Can you guess the diagnosis?
Patches of hair loss on scalp | Image credit: Contemporary Pediatrics
A healthy 10-year-old boy had relapsing and remitting patches of complete hair loss on his scalp for more than a year. He did not experience any redness or pruritus.
Alopecia areata
Alopecia areata (AA) is a nonscarring hair loss condition that affects nearly 2% of the population worldwide.1 Many of these patients experience the first symptoms during childhood.2 The exact pathogenesis remains unclear; however, there is an understanding of the disease’s autoimmune nature and the impact of environmental and genetic factors.3 Patients who have been diagnosed with AA often have relapses of the disease, and this has an impact on their quality of life. Thus, it is important for physicians to manage the psychosocial aspect of the disease as well.4,5
Patients typically present with limited patchy hair loss initially, which is termed alopecia areata. This may progress to severe debilitating conditions involving complete scalp loss (alopecia totalis) or complete loss of body hair (alopecia universalis).6 It is important to note that no scarring occurs in the areas of hair loss. Our patient presented with several patches of hair loss. There was no associated tenderness or erythema.
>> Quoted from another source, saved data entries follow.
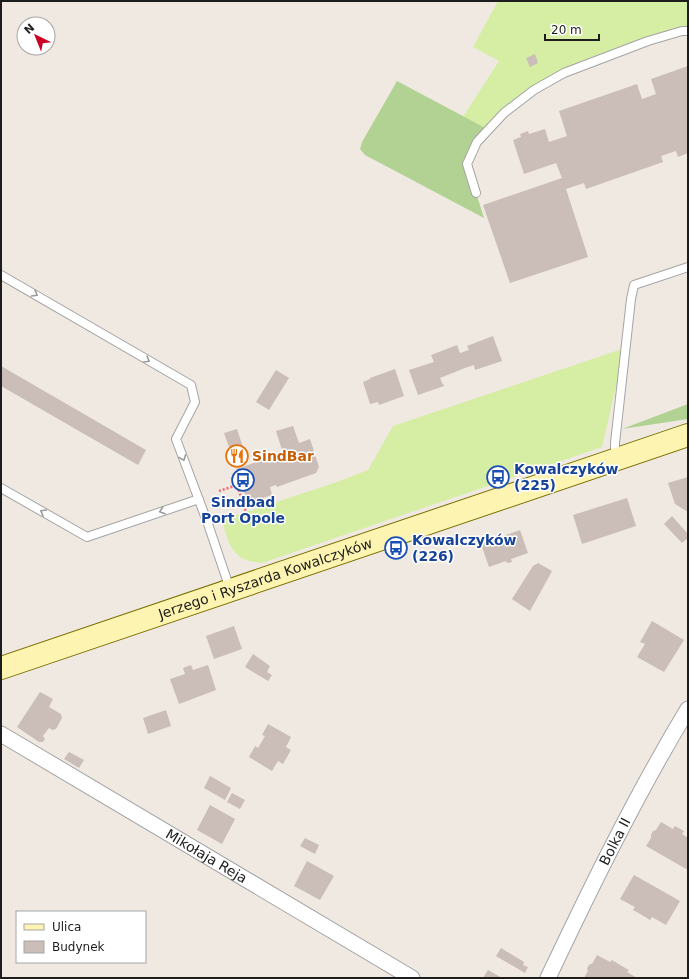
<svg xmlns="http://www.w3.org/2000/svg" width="689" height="979" font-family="'DejaVu Sans',sans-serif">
<rect width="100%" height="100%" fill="#efe9e2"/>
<path fill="#d6eea4" d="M498,1H688V31L564,73L534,90L489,130L463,117L499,61L473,47Z
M625,348L602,447L262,563C257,562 251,562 246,560C230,554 226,535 222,520L337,482L368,470L393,426Z"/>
<path fill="#b2d294" d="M397,81L489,130L467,164L484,218L365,155L360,149L362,142Z
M688,404V419L622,429Z"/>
<path fill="#cbbdb8" d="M535,54L538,63L530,67L526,58Z
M688,66V153L678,157L676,151L661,156L663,162L586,189L584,183L566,189L588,257L510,283L483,205L562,178L556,163L524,174L513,140L521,137L520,134L528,131L529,134L545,129L549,142L567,136L559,111L637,84L642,99L656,94L651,79Z
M493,336L502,361L475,370L474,365L465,368L440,378L443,385L444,384V386L418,395L409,370L434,362L431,355L457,345L460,353L469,350L467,346Z
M1,366L146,450L138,465L1,386Z
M395,369L404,396L379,405L378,402L370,404L363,382L370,379V378Z
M276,370L289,378L269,410L256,402Z
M293,426L299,443L310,439L319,467L316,473L277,487L276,485L270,487L272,495L248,503L236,469L283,453L276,431Z
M237,429L247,460L235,464L224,433Z
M688,477V512L675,504L668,483Z
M627,498L636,526L582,544L573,515Z
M672,516L688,534V538L682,543L664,524Z
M520,530L528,553L511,559L512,562L507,563L506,561L489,567L481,544Z
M538,563L552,571L530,611L512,599L533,566Z
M652,621L684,640L664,672L637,657L645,644L640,642Z
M234,626L242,649L214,659L206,636Z
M253,654L270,666L267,672L272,675L268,681L245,667Z
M191,665L193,670L208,665L216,690L179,704L170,679L185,674L183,668Z
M40,692L53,699L49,707L61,714L62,718L56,729L52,730L49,728L43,736L45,739L43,742H39L17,727Z
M166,710L171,726L148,734L143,718Z
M268,724L291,737L286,747L291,750L283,764L278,761L272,771L249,757L255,746L258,748L265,736L262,735Z
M69,752L84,760L79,768L64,759Z
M210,776L231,788L225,800L204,788Z
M232,793L245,800L240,809L227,802Z
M210,805L235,819L222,844L197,830Z
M661,822L673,829L675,826L684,831L682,834L688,838V870L646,846L651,838V835L653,831L656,830Z
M305,838L319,845L315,854L300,846Z
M307,861L334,876L320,900L294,886Z
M634,875L680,901L666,925L652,917L650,920L642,915L633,910L635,907L620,899Z
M501,948L524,962L523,965L528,967L525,973L496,956Z
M597,955L610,962L612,960L620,965L629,970L627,972L637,978H584L588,971L587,968L590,964H592Z
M488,970L502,978H483Z"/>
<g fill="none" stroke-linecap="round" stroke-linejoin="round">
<g stroke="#a4a4a4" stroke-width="10">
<path id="lane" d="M476,193L467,164L477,142L504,113L534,90L564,73L648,41L682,31H688
M1,275L191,385L195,402L176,439L208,524L230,589
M615,459V443L631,299L634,285L688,267
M1,488L87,537L199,499"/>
</g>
<g stroke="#a4a4a4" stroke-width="17">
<g id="street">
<path id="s1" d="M1,734L412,978"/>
<path id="s2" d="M548,978C591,887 636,795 688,709"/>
</g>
</g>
<g stroke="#796f00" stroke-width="24">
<g id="secondary">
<path id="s3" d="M1,668L688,435"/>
</g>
</g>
<path stroke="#ff6471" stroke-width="2.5" stroke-dasharray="2 2" stroke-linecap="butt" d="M219,491L237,485L250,524"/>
<use href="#lane" stroke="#fff" stroke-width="8"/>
<use href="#street" stroke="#fff" stroke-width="15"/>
<use href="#secondary" stroke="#fef4b1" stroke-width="22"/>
</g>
<defs><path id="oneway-chevron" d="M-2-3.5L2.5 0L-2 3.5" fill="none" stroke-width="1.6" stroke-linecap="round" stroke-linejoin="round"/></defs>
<g stroke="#999">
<use href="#oneway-chevron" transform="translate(35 294) rotate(30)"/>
<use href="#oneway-chevron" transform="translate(147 360) rotate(30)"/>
<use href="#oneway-chevron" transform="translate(183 458) rotate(69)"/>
<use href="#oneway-chevron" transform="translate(162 511) rotate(161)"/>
<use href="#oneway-chevron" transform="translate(43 512) rotate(-150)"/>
</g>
<defs>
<g id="restaurant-ring" transform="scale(1.15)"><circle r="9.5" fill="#fff" stroke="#e8710a" stroke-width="1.5"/><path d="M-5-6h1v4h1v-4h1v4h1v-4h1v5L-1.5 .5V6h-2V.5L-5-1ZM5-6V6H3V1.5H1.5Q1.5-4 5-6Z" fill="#e8710a"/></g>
<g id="bus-ring" transform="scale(1.15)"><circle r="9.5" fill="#fff" stroke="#1a4fb4" stroke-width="1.5"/><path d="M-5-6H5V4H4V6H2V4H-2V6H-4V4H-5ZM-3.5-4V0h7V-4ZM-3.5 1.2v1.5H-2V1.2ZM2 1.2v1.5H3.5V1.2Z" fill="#1a4fb4"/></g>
</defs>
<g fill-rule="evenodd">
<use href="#restaurant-ring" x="237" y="456"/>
<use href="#bus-ring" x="498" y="477"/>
<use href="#bus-ring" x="243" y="480"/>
<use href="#bus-ring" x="396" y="548"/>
</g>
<g text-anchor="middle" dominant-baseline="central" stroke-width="3" stroke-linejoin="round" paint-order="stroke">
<g font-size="14" font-weight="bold" fill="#c56008" stroke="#fff" text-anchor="start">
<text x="252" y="456">SindBar</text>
</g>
<g font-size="14" font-weight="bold" fill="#164399" stroke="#fff" text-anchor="start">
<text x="514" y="469">Kowalczyków<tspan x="514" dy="16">(225)</tspan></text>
<text x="243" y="502" text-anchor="middle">Sindbad<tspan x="243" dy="16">Port Opole</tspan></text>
<text x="412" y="540">Kowalczyków<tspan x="412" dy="16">(226)</tspan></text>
</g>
<g font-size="14" fill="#1d1d1d" stroke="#fff">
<text stroke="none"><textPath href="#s3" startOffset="279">Jerzego i Ryszarda Kowalczyków</textPath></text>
<text stroke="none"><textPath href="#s2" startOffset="152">Bolka II</textPath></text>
<text stroke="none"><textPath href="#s1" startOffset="239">Mikołaja Reja</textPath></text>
</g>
</g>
<rect width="689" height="979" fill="none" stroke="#1d1d1d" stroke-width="4"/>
<rect x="16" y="911" width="130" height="52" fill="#ffffff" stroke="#a5a5a5"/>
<rect x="24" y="924" width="20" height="6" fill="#fef4b1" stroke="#a5a5a5"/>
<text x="52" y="931" font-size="12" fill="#1d1d1d">Ulica</text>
<rect x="24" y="941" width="20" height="12" fill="#cbbdb8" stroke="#a5a5a5"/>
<text x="52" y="951" font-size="12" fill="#1d1d1d">Budynek</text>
<g transform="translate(36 36) rotate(317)"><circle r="19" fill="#ffffff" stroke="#a5a5a5"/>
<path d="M0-3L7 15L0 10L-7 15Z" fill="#cb0026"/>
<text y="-6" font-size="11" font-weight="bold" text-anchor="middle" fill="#1d1d1d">N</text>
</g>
<path d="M545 34v6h54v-6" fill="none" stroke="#1d1d1d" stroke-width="2"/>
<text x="551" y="34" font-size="12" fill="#1d1d1d" stroke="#ffffff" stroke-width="3" paint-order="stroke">20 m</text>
</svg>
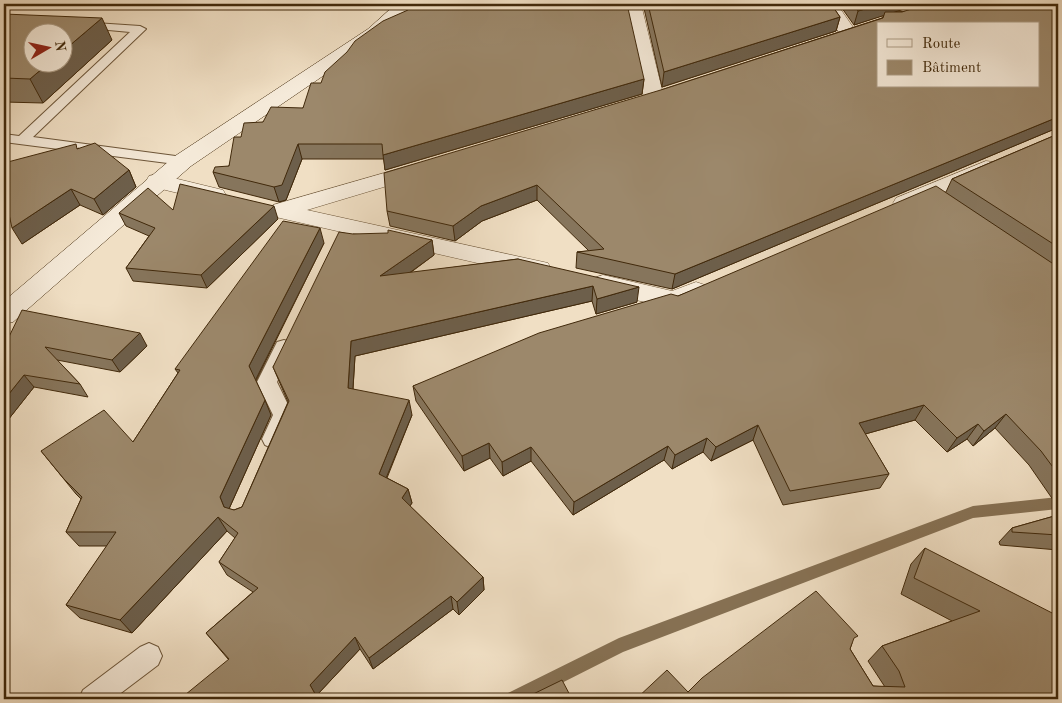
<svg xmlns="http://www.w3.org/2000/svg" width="1062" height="703" font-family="'Old Standard TT',serif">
<rect width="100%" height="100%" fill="#f0dfc4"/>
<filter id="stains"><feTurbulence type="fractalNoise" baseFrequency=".004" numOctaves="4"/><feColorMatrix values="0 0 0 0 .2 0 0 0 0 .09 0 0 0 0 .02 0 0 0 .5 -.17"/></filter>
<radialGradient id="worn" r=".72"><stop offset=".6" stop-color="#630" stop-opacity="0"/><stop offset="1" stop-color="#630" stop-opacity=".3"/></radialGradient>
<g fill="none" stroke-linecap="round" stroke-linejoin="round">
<path fill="#867154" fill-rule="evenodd" d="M 1058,497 L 1058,509 L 973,518 L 623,652 L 530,699 L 506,699 L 508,693 L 619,638 L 973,506 Z"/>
<defs>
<path id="lane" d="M 80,22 L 140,26 L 146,29 L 33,137 L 183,157 L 188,158 L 190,161 L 188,164 L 183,165 L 4,142 L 4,134 L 19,136 L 130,32 L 76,27 L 74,25 Z
M 284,340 L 291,342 L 293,347 L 277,382 L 293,415 L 279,445 L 272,448 L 265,445 L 262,439 L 273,415 L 257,382 L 277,342 Z
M 149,643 L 158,647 L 162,656 L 158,665 L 113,699 L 79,699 L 83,690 L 140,647 Z"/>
<path id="street" d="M 625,4 L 641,4 L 664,98 L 661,102 L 654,104 L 647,102 L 644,98 Z
M 821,4 L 837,4 L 857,33 L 854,37 L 842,37 Z
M 986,161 L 994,162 L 997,167 L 994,172 L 912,208 L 904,210 L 896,208 L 893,203 L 896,198 Z
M 419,163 L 427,164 L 430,169 L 427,174 L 307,210 L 539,261 L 548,263 L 551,269 L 548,275 L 539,277 L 280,218 L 272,216 L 269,211 L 273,205 Z
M 157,174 L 223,190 L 226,195 L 223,200 L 215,202 L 149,186 L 146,181 L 149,176 Z
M 603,275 L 672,291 L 696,282 L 705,285 L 709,291 L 705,297 L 674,309 L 594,290 L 590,284 L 594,278 Z"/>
<path id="secondary" d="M 396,4 L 413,4 L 380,37 L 191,166 L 13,322 L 4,324 L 4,301 L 175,156 L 368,29 Z"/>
</defs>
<use href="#lane" stroke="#6d5639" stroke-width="2"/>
<use href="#street" stroke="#6d5639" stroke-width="1"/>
<use href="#secondary" stroke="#41290b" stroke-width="1"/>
<use href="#lane" fill="#f5ead9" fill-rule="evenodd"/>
<use href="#street" fill="#f5ead9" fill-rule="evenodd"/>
<use href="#secondary" fill="#f5ead9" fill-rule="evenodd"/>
</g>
<path fill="#86755c" stroke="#41290b" d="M 244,4 L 286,4 L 282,9 L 245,8 Z
M 643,4 L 831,4 L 840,17 L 836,31 L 662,87 Z
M 839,4 L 920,4 L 893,12 L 1058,4 L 1058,129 L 1057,128 L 672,289 L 576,268 L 577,252 L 589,251 L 537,200 L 482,221 L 455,241 L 390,226 L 387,211 L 664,89 L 882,18 L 884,15 L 854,25 Z
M 4,14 L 112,40 L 43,103 L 4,102 Z
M 644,79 L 642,94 L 385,170 L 384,159 L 302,159 L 286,200 L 279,202 L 219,187 L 213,172 L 229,166 L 241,137 L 263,122 L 303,108 Z
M 1058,134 L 1058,507 L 1029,465 L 995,428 L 973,446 L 967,439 L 947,452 L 915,420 L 865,434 L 889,474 L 880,488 L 783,505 L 753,440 L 711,461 L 703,452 L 672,469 L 664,460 L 573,515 L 531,461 L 503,476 L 490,458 L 464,471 L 416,401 L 413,386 L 678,296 L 946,192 L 952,179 Z
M 78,148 L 129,170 L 136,187 L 103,215 L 80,205 L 22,244 Z
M 173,210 L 278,219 L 207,288 L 133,281 L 126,268 L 149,236 L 126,226 L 119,213 Z
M 353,234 L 432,240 L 434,255 L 410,273 L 518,259 L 637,302 L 596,314 L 592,301 L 355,356 L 353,389 L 412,415 L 387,478 L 408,489 L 412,503 L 410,506 L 483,577 L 484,590 L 459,615 L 453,609 L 373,669 L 360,649 L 317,695 L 228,659 L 206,633 L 253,592 L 227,575 L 219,562 L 235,538 L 227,531 L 132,633 L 80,618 L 66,605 L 107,546 L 79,546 L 66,532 L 81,499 L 76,494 L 41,451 L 133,442 L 178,373 L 175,369 L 324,243 L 256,381 L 271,415 L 229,509 L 234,510 L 242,507 L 288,402 L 273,367 Z
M 147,346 L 120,372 L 57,360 L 80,384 L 88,397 L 34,387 L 4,425 L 4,347 Z
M 1058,515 L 1058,550 L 1000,545 L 999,542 L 1012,528 Z
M 925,548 L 1058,699 L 688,692 L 852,643 L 850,649 L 873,686 L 885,687 L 868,661 L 882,646 L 952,621 L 901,594 L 911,564 Z"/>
<path fill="#6d5f4b" stroke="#41290b" d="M 281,4 L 286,4 L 282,9 Z
M 882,4 L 920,4 L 854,25 L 858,11 Z
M 840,17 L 836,31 L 662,87 L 664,72 Z
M 102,18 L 112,40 L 43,103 L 30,79 L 50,62 L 62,62 L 62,52 Z
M 644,79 L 642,94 L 385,170 L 383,155 Z
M 1058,117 L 1058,127 L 1057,128 L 672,289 L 675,274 Z
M 298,144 L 302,159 L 286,200 L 279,202 L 274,187 Z
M 129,170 L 136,187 L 103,215 L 94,199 Z
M 537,185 L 537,200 L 482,221 L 455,241 L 453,226 L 481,206 Z
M 71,189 L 80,205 L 22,244 L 12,228 Z
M 274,206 L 278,219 L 207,288 L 201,275 Z
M 320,228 L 324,243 L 255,381 L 249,366 Z
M 432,240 L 434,255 L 383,292 L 380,276 Z
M 593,286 L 592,301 L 355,356 L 352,403 L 348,388 L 351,341 Z
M 639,287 L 637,302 L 596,314 L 597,299 Z
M 140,333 L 147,346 L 120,372 L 112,360 Z
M 24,375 L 34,387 L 4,425 L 4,400 Z
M 265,400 L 271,415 L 228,511 L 224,507 L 220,497 Z
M 409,400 L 412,415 L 382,488 L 379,474 Z
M 924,405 L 915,420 L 851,438 L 859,423 Z
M 1006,414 L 995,428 L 973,446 L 984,431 Z
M 978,424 L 967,439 L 947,452 L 957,438 Z
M 758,425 L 753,440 L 711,461 L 716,447 Z
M 707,438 L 703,452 L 672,469 L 675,455 Z
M 489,443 L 490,458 L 464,471 L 462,456 Z
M 668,446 L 664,460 L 573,515 L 574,502 Z
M 531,447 L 531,461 L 503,476 L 502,462 Z
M 408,489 L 412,503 L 405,512 L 402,498 Z
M 218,517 L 227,531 L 132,633 L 120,620 Z
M 483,577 L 484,590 L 459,615 L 457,602 Z
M 451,596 L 453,609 L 373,669 L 369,658 Z
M 355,637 L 360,649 L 317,695 L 319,699 L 318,699 L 310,685 Z"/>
<path fill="#9c886b" stroke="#41290b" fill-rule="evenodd" d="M 409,4 L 627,4 L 644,79 L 383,155 L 382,144 L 298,144 L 282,185 L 274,187 L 213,172 L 215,167 L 229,166 L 234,137 L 241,137 L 244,123 L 263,122 L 271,107 L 303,108 L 311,83 L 321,83 L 325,72 L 347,52 L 355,41 L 383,21 L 408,10 Z
M 648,4 L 831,4 L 840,17 L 664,72 Z
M 853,4 L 882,4 L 858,11 Z
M 927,4 L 1058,4 L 1058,117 L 675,274 L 577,252 L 604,249 L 537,185 L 481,206 L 453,226 L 387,211 L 384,173 L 664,89 L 883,18 L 885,12 L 902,12 ZM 878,24 L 1038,24 L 1038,86 L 878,86 Z
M 4,14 L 102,18 L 62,52 L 62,32 L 32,32 L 32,62 L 50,62 L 30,79 L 4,78 Z
M 1058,134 L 1058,247 L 952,179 Z
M 95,143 L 129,170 L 94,199 L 71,189 L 12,228 L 4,191 L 4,163 L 76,144 L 77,149 Z
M 180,184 L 274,206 L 201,275 L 126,268 L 155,228 L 119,213 L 148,188 L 173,210 Z
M 936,186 L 1058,267 L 1058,474 L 1041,451 L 1006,414 L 984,431 L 978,424 L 957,438 L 924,405 L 859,423 L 889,474 L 790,491 L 758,425 L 716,447 L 707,438 L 675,455 L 668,446 L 574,502 L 531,447 L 502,462 L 489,443 L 462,456 L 413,386 L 539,333 L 671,294 L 678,296 Z
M 283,221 L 320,228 L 249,366 L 265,400 L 220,497 L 224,507 L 234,510 L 242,507 L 289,401 L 273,367 L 339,232 L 353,234 L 388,233 L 388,230 L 432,240 L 380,276 L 518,259 L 639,287 L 597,299 L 593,286 L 351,341 L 348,388 L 409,400 L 379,474 L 408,489 L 402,498 L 483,577 L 457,602 L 451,596 L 369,658 L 355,637 L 310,685 L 318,699 L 180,699 L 229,659 L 206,633 L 258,588 L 219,562 L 238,533 L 218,517 L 120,620 L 66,605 L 116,532 L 66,532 L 82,497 L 64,479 L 41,451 L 104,410 L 133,442 L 180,370 L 175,369 Z
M 22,310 L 140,333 L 112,360 L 45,347 L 80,384 L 24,375 L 4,400 L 4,347 Z
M 1058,515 L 1058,535 L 1012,532 L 1012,528 Z
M 925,548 L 1058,616 L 1058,699 L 636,699 L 667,670 L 688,692 L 702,678 L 816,591 L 858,636 L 854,638 L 850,649 L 873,686 L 905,687 L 899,671 L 882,646 L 980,611 L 914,578 Z
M 562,680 L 572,699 L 523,699 Z"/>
<rect width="1062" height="703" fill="none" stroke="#f0dfc4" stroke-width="20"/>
<rect x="5" y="5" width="1052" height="693" fill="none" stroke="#41290b" stroke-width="2.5"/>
<rect x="10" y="10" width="1042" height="683" fill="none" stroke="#41290b"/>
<rect x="877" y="22" width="162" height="65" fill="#f5ead9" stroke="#ad9d87"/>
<rect x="887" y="39" width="25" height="8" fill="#f5ead9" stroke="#ad9d87"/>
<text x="922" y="48" font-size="15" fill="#41290b">Route</text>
<rect x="887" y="60" width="25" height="15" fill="#9c886b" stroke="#ad9d87"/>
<text x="922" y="72" font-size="15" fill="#41290b">Bâtiment</text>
<g transform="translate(48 48) rotate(81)"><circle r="24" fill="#f5ead9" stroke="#ad9d87"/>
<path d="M0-4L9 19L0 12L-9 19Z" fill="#8f2418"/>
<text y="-8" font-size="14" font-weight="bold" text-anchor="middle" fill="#41290b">N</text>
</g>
<rect width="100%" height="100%" filter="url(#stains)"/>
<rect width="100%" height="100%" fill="url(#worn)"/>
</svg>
In practice, 2 scales are used to assess the severity of AA, the Severity of Alopecia Tool (SALT, 0-100% hair loss) and the Alopecia Areata Scale (AAS). A SALT score greater than 20 is an indication to start treatment.6
The typical trichoscopic dermoscopy observations in AA among children include empty follicular openings and broken hairs, whereas exclamation mark hairs are observed more frequently in children than adults. Conversely, children exhibit yellow dots less often than adults do.7
Termed as an orphan disorder, it is important for physicians to learn that the psychological burden of this disease is often undermined. Children experience bullying and are faced with social and emotional issues due to the disease at an age where emotional support is essential to provide care in addition to pharmacological intervention.4,5
The diagnosis of AA is made by physical examination and history. The following diseases may also present with similar occurrences, and diagnosis is essential (Table 1).8
Table 1
A patient-centric approach must be applied while treating children with AA. In children younger than 10 years, a wait-and-watch approach may be tried as hair tends to regrow without any active intervention (Table 2). The first-line therapy includes application of high-potency topical steroids twice daily. Minoxidil is also an option that may be considered for hair growth in children younger than 10 years. In older children, treatment is based on the extent and number of lesions. For patchy hair loss, intralesional steroids may be tried in older adolescents; however, their use is less preferred due to pain. For extensive hair loss, contact immunotherapy with diphenylcyclopropenone (DPCP) and squaric acid dibutyl ester may be tried. This involves weekly appointments in the clinic for the treatment; however, the efficacy of DPCP for patchy AA has been reported from 88% to 100%. The Janus kinase inhibitor ritlecitinib is the only FDA-approved treatment among targeted therapies for the treatment of extensive AA in children older than 12 years.9-11
Table 2
We would like to emphasize the need to counsel children and their caregivers about the chronic nature of the disease and the impact on quality of life it may have. Necessary social and psychological advice must also be provided.
Our patient responded well to low-potency topical corticosteroid therapy over the next 2 months.